Разговор мы вели беззвучно, прижимаясь губами к уху. Только так можно было сохранить секрет от соседей.
— Убивать людей мы не можем. Наш план такой: нейтрализовать главаря, то есть Петрова. Остальных без него можно будет призвать к порядку. Понял?
— Нет, не понял. Как нейтрализовать пахана? У него нож. И он настороже. Ты же сам сказал.
— Слушай, — влажно дышал Володя в мое ухо. — Главная роль доверяется нам с тобой. Ты да я, да мы с тобой, чувствуешь? Фетисов, Агошин, Мякишев, Петр Ващенко, Миша Птицын бу-дут помогать, привлекаем самых надежных. Много-то народу не надо, толкучка получится. Ясно?
— Ты не жуй, давай самую суть.
— Ишь, какой темпераментный! Слушай внимательно. Я затею игру в «жучка». Ты и все наши поддержите игру. Натуральную, чтобы пахана не вспугнуть. Будем играть, пока его не втянем. А втянем — значит, заставим водить. Я дам ему леща, чтоб долой с копыт. И вот здесь ты выступаешь на сцену. Прыгаешь на него и хватаешь за руки, ведь он все время за нож держится. Важно не дать ему очухаться. Я сразу к тебе приду на помощь. Задача остальным не дать развер-нуться. Петров крикнет: шухер! И вся бражка кинется сразу. Они это умеют.

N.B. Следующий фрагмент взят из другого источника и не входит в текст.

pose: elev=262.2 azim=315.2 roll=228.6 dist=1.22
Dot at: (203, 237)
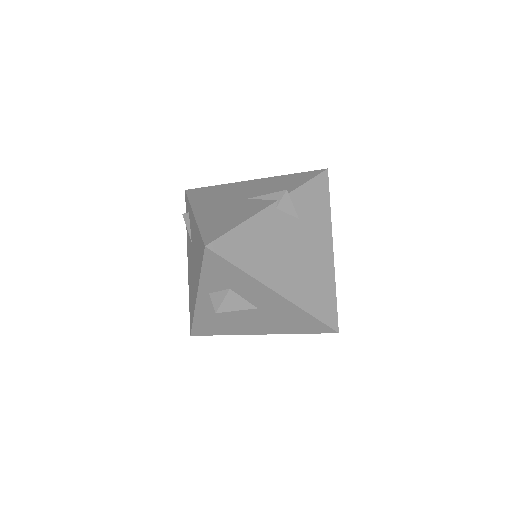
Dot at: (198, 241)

— А если Петров не втянется в игру?
— Тогда тот же план с небольшим изменением: я даю ему по уху без игры, опять же ты сигаешь и хватаешь за руки.
— А Мосолов?
— За ним будет следить Фетисов на всякий случай. Я настоял: не верю уркам. Зимин ему доверяет. Положение у Мосолова такое: он и нам вреда не хочет, и против своих не пойдет в открытую. Ну, одобряешь план? Голосуешь?
— Одобряю и голосую обеими ногами. С Петровым что потом станем делать?
— Разрежем на куски и зажарим! — засмеялся Володя. — Отнимем нож и уложим под нары. Пусть там поваляется. Во время поверки сдадим конвою.
Мы лежали молча. Я уже отчетливо видел план в действии.
— Дело опасное, рискуешь, — опять прижался губами к моему уху Володя.
— И ты рискуешь.
— Больше некому. За мной первый удар — тут меня не заменишь. Если не хочешь, скажи.
— Ты что?
Я обиделся. Володя снова тихонько засмеялся.
— Ладно, ладно, ты парень смелый и ловкий, тебе доверяется главная роль.
Он потискал меня по-медвежьи, погладил по спине и сразу насторожился, я почувствовал, как напряглось его тело.
— Петров вылез, — шепнул он. — Следи за мной, Митя.
Володя лениво выбрался на площадку между нарами. Здесь был наш клуб, наша столовая и гимнастический зал. Если кому невтерпеж становилось лежать, он выползал поразмяться, посто-ять у печки.